Once microbeads have entered our marine ecosystems, they can be ingested by both marine life and birds. It is thought that over 280 species of marine life have ingested micro-plastics during their lifetime and 90% of birds have plastic in their stomachs. Shockingly a plate of six oysters could contain around 50 plastic particles.

How can this in turn affect us?

As well as harming birds and sea life, dentists have expressed concerns that microbeads in toothpastes can easily get stuck in between our teeth and gums. This can ultimately cause harmful bacteria to build up unnecessarily, triggering cavities and gum disease. We also end up ingesting microbeads by eating seafood that has swallowed microbeads.

Tamara Galloway, an Ecotoxicology expert from Exeter University, has suggested that the average person who consumes seafood will probably ingest up to 11,000 pieces of plastic per year. To top that off, scientists in China also recently found traces of microbeads in common table salt.

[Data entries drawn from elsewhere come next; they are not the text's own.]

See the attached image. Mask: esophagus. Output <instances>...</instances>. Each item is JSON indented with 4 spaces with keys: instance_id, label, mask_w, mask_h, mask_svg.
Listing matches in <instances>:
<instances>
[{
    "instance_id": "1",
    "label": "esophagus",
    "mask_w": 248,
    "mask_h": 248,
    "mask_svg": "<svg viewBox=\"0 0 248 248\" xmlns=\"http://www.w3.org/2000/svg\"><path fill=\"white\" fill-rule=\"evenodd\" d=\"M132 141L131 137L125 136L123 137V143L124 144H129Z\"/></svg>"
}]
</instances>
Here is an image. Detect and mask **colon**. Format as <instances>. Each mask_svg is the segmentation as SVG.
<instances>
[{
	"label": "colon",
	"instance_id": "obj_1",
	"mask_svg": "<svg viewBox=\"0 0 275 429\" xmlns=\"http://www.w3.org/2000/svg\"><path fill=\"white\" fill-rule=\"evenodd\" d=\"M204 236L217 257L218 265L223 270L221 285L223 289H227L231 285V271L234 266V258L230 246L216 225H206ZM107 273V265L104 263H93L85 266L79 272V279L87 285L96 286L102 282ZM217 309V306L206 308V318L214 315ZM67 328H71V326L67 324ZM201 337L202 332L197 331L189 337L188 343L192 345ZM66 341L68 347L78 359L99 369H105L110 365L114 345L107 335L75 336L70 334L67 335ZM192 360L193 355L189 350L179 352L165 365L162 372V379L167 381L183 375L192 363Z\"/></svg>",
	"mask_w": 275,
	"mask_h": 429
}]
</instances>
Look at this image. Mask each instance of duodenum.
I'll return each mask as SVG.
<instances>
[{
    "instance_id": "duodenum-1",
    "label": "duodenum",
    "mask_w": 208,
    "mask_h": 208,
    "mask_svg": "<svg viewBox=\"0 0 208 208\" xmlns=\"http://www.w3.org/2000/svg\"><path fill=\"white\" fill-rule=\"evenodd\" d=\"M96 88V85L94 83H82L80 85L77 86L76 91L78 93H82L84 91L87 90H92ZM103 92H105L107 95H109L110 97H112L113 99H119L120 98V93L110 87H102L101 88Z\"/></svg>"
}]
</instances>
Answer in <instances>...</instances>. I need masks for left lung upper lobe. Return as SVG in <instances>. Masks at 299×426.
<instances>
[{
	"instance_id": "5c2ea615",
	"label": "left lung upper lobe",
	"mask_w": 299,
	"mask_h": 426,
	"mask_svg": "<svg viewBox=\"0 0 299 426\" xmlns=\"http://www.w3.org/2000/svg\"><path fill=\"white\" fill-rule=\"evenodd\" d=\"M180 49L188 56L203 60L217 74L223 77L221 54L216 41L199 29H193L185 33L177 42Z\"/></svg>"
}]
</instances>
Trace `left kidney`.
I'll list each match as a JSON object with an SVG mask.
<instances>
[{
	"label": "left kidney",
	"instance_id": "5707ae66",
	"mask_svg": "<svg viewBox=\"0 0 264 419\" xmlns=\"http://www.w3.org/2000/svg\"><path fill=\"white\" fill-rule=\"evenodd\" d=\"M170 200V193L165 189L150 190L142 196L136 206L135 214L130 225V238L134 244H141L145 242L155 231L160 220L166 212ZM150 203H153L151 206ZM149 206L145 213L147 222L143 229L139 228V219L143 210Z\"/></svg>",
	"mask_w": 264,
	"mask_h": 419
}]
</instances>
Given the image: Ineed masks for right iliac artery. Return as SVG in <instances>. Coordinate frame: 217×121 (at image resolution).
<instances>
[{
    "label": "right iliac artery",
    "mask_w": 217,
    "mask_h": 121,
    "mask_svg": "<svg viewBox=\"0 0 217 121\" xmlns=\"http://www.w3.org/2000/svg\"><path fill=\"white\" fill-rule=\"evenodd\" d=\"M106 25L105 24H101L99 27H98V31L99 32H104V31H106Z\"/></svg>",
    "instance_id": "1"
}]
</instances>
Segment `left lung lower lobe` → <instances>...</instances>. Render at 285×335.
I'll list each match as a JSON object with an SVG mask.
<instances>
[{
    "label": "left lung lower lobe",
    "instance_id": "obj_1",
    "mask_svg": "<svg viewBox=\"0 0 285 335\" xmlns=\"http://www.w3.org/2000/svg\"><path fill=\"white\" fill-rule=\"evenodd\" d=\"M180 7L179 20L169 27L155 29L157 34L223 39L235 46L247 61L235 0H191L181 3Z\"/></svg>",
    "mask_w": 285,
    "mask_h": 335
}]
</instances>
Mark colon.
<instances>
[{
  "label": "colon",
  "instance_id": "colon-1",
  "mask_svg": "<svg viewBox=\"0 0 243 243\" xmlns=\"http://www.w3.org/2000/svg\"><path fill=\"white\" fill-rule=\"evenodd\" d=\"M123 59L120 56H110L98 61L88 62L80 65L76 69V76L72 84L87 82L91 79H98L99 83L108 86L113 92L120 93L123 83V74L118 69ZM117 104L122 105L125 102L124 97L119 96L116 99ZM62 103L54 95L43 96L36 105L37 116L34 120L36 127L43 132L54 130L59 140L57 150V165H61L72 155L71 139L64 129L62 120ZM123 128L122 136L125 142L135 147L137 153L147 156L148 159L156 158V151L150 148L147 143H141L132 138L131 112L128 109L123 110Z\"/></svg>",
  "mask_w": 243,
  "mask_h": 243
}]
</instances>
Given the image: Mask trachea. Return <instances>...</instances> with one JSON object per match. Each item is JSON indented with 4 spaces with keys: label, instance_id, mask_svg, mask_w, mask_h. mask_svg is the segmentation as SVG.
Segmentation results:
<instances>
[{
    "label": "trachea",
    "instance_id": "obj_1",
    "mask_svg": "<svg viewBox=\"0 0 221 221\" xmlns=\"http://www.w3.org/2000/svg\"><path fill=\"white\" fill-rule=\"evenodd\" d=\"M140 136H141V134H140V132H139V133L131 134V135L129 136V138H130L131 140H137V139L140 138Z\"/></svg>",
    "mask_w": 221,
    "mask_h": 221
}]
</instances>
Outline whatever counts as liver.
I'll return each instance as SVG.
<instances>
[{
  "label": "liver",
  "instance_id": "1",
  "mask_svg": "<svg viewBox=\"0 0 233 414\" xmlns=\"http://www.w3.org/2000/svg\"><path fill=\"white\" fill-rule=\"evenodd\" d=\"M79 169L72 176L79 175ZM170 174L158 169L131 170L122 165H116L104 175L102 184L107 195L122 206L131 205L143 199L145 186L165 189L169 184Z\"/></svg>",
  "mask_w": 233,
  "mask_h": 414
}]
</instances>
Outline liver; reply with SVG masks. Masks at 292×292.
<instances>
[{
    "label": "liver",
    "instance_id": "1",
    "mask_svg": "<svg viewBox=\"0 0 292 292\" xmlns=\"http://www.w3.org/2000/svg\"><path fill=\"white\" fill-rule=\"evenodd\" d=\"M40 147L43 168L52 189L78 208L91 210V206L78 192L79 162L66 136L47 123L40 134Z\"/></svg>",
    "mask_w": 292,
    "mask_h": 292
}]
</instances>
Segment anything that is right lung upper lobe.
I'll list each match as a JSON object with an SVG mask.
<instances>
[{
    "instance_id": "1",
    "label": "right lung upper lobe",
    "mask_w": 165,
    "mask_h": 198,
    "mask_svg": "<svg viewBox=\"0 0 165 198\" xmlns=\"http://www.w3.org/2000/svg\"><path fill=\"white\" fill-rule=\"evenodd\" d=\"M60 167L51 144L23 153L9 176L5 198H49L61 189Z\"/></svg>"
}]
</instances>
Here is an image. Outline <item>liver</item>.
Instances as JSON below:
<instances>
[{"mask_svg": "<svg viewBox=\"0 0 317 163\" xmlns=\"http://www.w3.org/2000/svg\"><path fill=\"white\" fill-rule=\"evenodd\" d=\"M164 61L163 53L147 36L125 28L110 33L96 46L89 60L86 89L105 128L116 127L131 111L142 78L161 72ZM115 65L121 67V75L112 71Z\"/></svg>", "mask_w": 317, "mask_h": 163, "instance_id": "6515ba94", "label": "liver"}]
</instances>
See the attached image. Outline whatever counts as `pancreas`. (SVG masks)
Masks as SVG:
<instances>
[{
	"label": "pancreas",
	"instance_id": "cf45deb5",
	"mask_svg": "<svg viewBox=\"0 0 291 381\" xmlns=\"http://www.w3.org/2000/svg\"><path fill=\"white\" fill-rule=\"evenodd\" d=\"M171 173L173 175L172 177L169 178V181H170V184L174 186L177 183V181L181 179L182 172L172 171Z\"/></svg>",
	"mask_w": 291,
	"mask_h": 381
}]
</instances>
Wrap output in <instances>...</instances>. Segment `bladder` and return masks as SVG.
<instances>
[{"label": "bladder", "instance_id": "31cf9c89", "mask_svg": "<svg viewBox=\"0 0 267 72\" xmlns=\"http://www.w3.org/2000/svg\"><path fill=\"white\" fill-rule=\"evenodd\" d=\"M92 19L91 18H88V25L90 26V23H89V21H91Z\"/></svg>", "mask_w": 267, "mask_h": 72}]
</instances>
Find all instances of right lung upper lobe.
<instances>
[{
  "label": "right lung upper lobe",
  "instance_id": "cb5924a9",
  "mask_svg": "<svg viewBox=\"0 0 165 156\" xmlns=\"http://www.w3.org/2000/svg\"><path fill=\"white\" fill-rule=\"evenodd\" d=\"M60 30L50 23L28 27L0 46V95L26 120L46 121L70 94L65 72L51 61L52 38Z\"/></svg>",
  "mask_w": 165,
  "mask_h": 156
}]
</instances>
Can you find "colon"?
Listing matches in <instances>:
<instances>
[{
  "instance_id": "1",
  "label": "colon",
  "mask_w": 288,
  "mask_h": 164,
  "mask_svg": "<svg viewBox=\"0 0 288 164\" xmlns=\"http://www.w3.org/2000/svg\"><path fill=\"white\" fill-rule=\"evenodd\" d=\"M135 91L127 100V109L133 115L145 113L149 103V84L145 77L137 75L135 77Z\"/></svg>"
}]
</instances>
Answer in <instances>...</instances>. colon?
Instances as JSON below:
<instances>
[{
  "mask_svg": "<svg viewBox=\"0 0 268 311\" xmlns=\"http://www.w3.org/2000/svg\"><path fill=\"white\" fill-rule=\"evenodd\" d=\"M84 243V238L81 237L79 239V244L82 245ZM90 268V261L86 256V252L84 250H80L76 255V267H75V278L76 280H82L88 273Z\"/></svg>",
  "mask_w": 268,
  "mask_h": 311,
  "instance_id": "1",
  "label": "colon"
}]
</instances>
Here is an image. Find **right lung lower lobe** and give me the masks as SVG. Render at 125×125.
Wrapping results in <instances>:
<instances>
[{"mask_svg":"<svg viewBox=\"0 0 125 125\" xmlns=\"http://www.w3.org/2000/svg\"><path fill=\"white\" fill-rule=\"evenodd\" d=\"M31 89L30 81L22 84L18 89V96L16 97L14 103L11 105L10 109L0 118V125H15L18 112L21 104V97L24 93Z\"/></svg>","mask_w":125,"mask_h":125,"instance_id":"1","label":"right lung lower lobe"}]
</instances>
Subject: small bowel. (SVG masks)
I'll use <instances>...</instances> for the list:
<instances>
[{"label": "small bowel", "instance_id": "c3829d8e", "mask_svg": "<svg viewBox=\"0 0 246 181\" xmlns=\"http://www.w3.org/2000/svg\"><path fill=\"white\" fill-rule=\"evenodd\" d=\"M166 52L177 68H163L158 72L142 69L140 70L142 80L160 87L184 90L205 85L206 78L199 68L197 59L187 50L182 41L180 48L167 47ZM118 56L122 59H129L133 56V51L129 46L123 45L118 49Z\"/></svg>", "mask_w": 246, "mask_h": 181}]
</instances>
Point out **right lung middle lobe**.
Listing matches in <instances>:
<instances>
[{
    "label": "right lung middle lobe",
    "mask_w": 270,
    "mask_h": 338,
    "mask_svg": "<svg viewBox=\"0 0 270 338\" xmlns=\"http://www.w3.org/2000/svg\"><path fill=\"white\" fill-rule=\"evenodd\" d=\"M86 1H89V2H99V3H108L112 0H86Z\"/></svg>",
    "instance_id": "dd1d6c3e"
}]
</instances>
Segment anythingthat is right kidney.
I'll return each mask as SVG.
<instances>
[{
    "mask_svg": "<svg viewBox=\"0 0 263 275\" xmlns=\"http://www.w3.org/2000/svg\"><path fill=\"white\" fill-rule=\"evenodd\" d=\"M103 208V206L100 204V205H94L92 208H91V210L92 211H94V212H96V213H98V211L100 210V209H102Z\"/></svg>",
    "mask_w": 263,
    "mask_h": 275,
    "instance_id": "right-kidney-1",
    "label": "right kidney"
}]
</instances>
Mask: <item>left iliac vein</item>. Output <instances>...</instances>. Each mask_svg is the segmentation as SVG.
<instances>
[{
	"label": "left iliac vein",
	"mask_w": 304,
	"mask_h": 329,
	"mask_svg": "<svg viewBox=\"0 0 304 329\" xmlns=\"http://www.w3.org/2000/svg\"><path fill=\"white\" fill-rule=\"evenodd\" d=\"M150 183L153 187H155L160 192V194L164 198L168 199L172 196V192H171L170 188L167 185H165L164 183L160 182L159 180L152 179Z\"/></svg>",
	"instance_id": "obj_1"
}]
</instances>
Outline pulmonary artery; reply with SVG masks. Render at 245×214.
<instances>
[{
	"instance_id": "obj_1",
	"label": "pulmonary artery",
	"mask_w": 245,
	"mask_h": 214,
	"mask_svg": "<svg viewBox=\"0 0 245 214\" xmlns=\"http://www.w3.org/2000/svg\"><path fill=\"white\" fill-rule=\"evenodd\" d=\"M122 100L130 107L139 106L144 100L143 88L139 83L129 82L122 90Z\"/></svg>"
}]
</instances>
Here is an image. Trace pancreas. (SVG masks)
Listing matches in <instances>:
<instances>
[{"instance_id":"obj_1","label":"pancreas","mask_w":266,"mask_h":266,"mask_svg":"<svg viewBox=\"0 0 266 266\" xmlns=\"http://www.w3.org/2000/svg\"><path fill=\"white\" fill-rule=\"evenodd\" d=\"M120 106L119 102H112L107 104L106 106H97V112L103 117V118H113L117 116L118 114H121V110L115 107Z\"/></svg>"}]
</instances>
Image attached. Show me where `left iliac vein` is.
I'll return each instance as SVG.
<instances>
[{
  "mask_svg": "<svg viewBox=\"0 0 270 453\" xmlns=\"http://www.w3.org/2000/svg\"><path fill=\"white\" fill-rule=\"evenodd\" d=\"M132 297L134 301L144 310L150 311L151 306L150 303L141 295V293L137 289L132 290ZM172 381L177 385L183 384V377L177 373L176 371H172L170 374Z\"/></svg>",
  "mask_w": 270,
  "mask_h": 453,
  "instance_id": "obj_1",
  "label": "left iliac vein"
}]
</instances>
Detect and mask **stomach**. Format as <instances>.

What is being done about them?

A recent petition from Greenpeace to Theresa May suggesting the banning of microbeads in the UK has gained some success and brought the dangers of the tiny plastics into the public eye. The first steps towards banning microbeads in the UK have been taken, companies such as Asda, Avon and Boots are removing them from their own brand products, and it is thought that they will be completely phased out by the end of next year. Furthermore both America and Canada have pledged to ban them from being added to products.

What can you use instead of microbeads?

The idea of an exfoliator is nothing new. Before chemical products were invented, people would use items such as salt, sugar, nut husks and other natural buffers mixed with oils to scrub off dead skin cells. You can try and make your own natural scrubs at home from foodstuffs found in your kitchen. In addition to this Scientists are currently developing a man-made version of sand which will be a harmless alternative to microbeads in the future.